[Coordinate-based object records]
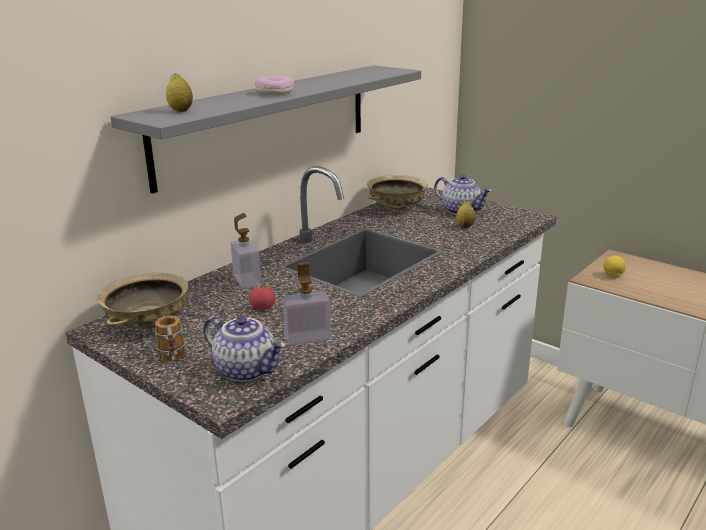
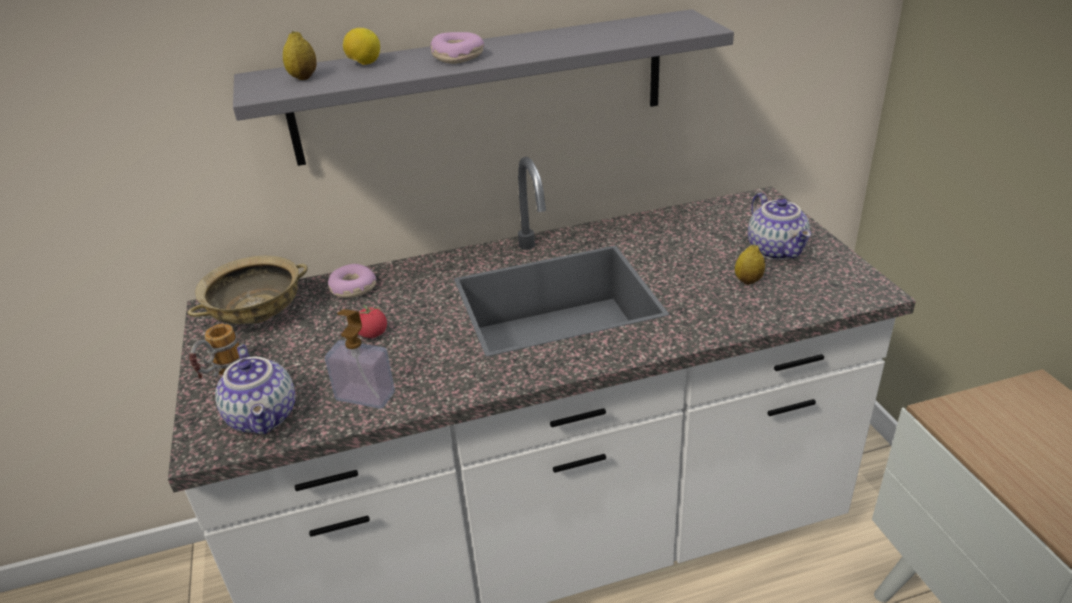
camera: 35 degrees right, 10 degrees up
(208, 289) = (352, 288): none -> donut
(247, 281) = (400, 288): soap dispenser -> none
(397, 207) = (696, 219): beige bowl -> none
(613, 275) = (993, 421): lemon -> lemon (364, 64)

About this task: In the copy, include every line of the entries above exactly and none of the pictures.

Response for this exercise:
camera: 35 degrees right, 10 degrees up
(208, 289) = (352, 288): none -> donut
(247, 281) = (400, 288): soap dispenser -> none
(397, 207) = (696, 219): beige bowl -> none
(613, 275) = (993, 421): lemon -> lemon (364, 64)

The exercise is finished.